Specifically what would need to happen is that someone changes the size of a file, then the person uploading via mount must try to change that same file before the change is caught by polling and it must be one of the spesific operations that rclone can not detect by itself.

So this is a very spesific scenario that will only apply to a few people and have a very low risk of ever happening - but it is something you need to be aware of an understand, because I do not want to be responsible for you losing any data due to me not informing you - even if it is very unlikely to happen. If you only read data, or you don't upload via the mount or you only upload to the drive from one place at the time, or you don't upload to the same area/filenames at the same time - then there will be no risk. This isn't something to be afraid of - just be conscious of it - and if you have a scenario that you are not sure if is safe or not, then just ask.

Class over! (this is what happens when you ask me to elaborate on something lol, so sorry...)
Questions?

thestigma · December 1, 2019, 4:24pm

One thing I forgot to mention above is that these two flags wil also be required for the mount command:

--attr-timeout 8760h
--dir-cache-time 8760h

Usually these values are quite low, invalidating the cache after a short time. These values are low by default because not all backends have polling, but on a backend with polling we can keep the cache data indefinitely and rely on updates to keep the information fresh instead of re-gathering the full listing every time we need them.
The specifics numbers here are just an example - I've just set them to be a year to effectively "disable" them. Without setting these timers to a high value it won't make much sense to pre-list as we will just evict most of that information from cache very soon thereafter (1 second default for attr and I think 5 min default for dir).

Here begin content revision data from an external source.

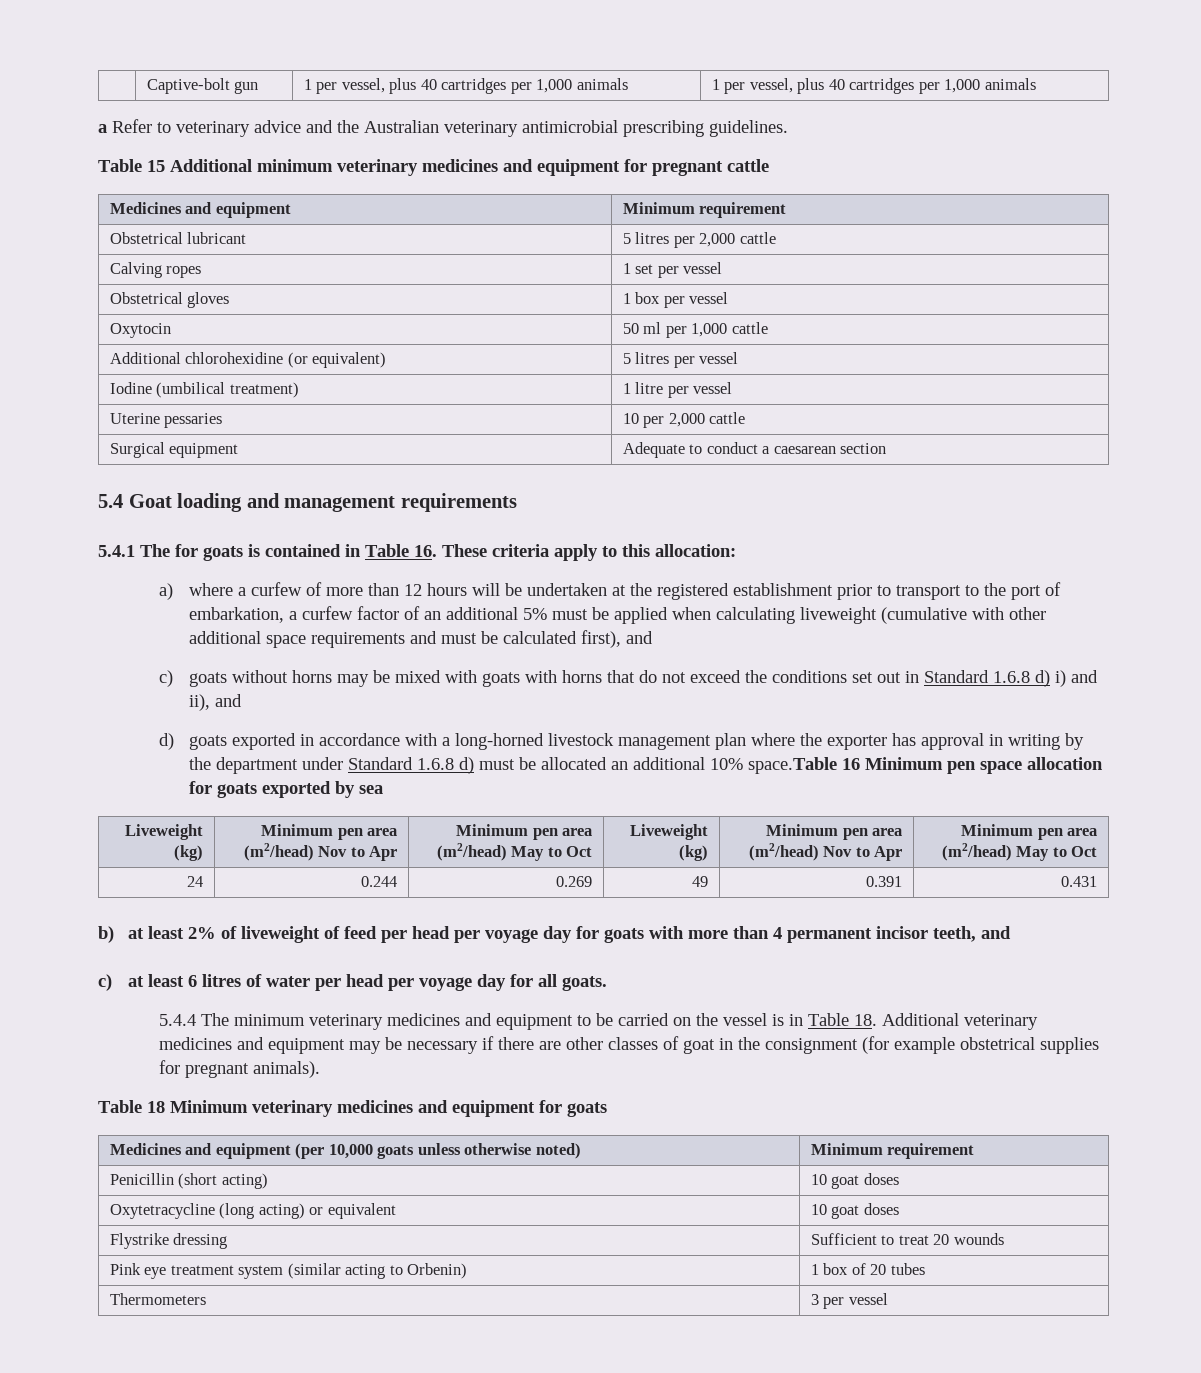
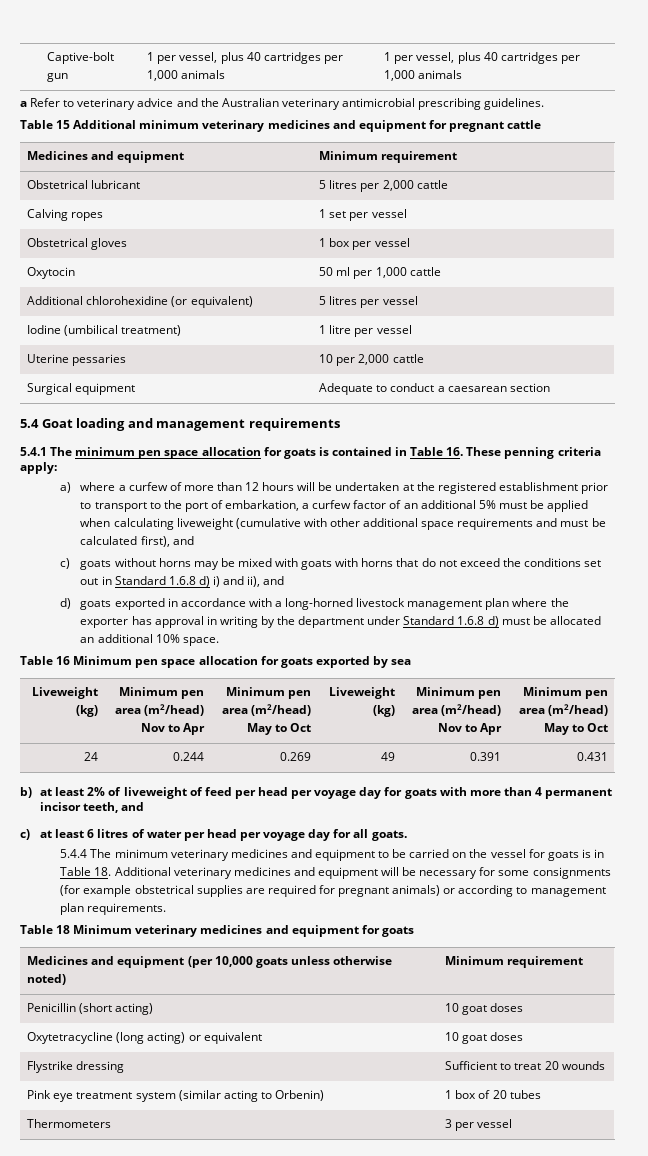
(170, 550) none -> [75,447,261,459] minimum pen space allocation
[492,544,736,561] criteria apply to this allocation: -> [504,447,601,459] [20,462,57,474] penning criteria apply:
[748,757,838,774] space.Table -> [182,637,219,646] [20,656,53,665] space. // Table
(767, 1019) none -> [528,849,579,861] for goats
[348,1041,381,1054] may -> [381,867,400,876] will
[481,1036,1099,1054] [158,1060,320,1078] if there are other classes of goat in the consignment (for example obstetrical supplies for pregnant animals). -> [479,867,611,879] [60,885,606,897] [60,903,167,915] for some consignments (for example obstetrical supplies are required for pregnant animals) or according to management plan requirements.

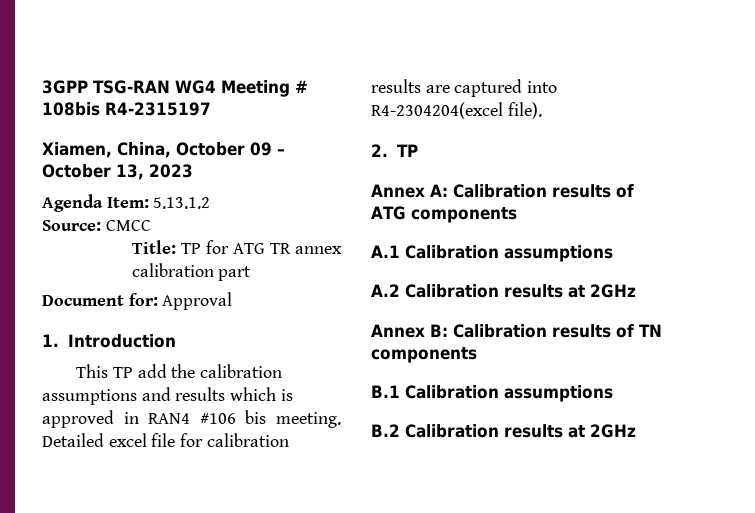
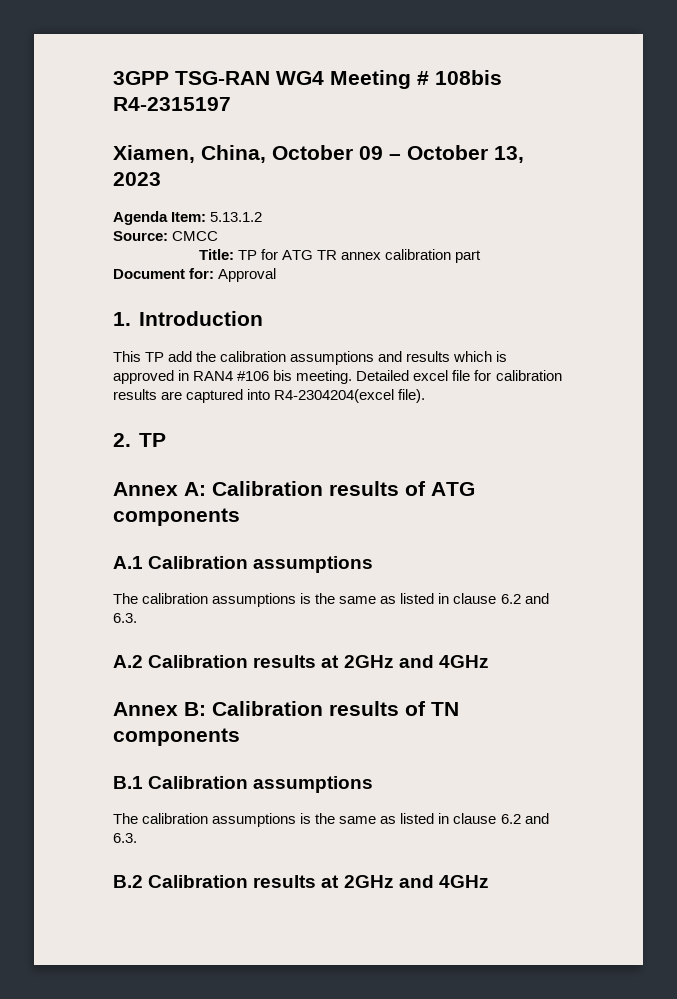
(613, 253) none -> [113,593,549,607] [113,613,137,623] // The calibration assumptions is the same as listed in clause 6.2 and 6.3.
(636, 291) none -> [398,655,489,668] and 4GHz
(613, 393) none -> [113,813,549,827] [113,833,137,843] // The calibration assumptions is the same as listed in clause 6.2 and 6.3.
(636, 431) none -> [398,875,489,888] and 4GHz

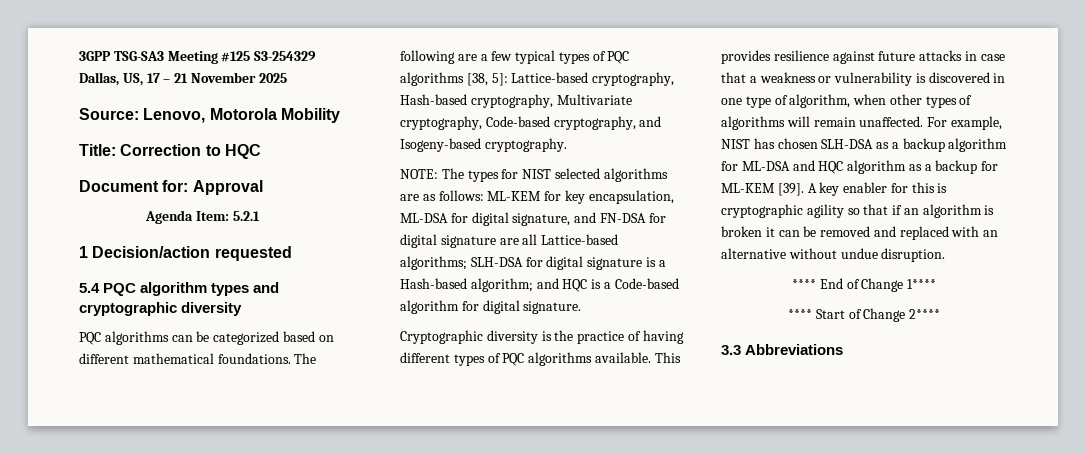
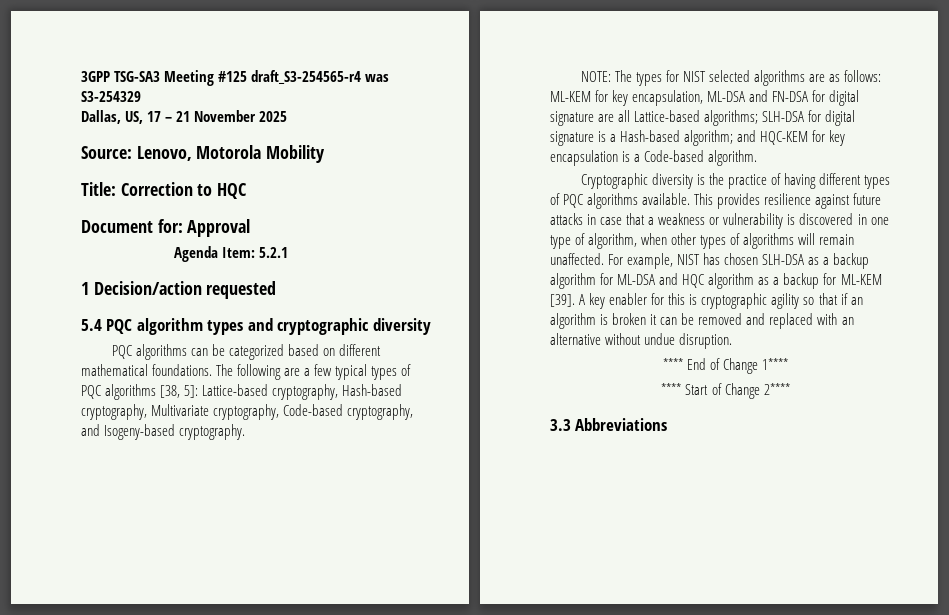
(251, 56) none -> [251,70,390,84] draft_S3-254565-r4 was
[450,212,571,226] for digital signature, -> (746, 96) none
[562,278,679,292] [400,300,582,314] HQC is a Code-based algorithm for digital signature. -> [760,130,846,146] [550,150,758,166] HQC-KEM for key encapsulation is a Code-based algorithm.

attr refers to caching file-attributes (size, modtime, name and createdtime for most backends).
dir refers to caching the directory information/structure.

@Monarch_de_Boulogne This information is relevant to you as I've forgotten to tell you this before, sorry

whiteloader · December 9, 2019, 7:09pm

I am trying to follow your instructions, please correct me if something is wrong or not ideal:

Firstly, start the mount with the RC:
(NB: Windows Powershell)

.\rclone mount cryptomator: Y: -vv --rc --attr-timeout 8760h --dir-cache-time 8760h --rc-user=time --rc-pass=xxx --rc-web-gui --fast-list

then, open a new shell and trigger the remote control:

.\rclone rc vfs/refresh --user time --pass xxx

is that more or less the idea?

How do I know it's working? I can't really tell unfortunately.

thestigma · December 9, 2019, 9:43pm

I think it the answer from the RC may be silent unless you add -v to the remote control line. But then it should answer "OK" when the operation is complete.

I would just recommend you just wait and get those scripts I promised you here:

That should be ready-made to work in a fairly intuitive way.
I know I am late on this, but I have not forgotten. I've had to deal with some health issues the last days. Starting to feel a little better now though. I will make an effort to get it done during tomorrow - and if for some reason I am unable to do the things I wanted I'll just dump you the scripts I use as-is. They work fine already but I wanted to clean up some rough edges so they are easier to use on any system - not just my spesific setup.

whiteloader · December 9, 2019, 9:50pm

no worries, it's not urgent, i just got curious
Please don't force it in regards to your health – take your time and get well soon!

I agree it's better to have the "nice" version, even if it means waiting some extra days or weeks. I know all of you guys are doing it in your spare time and I appreciate it.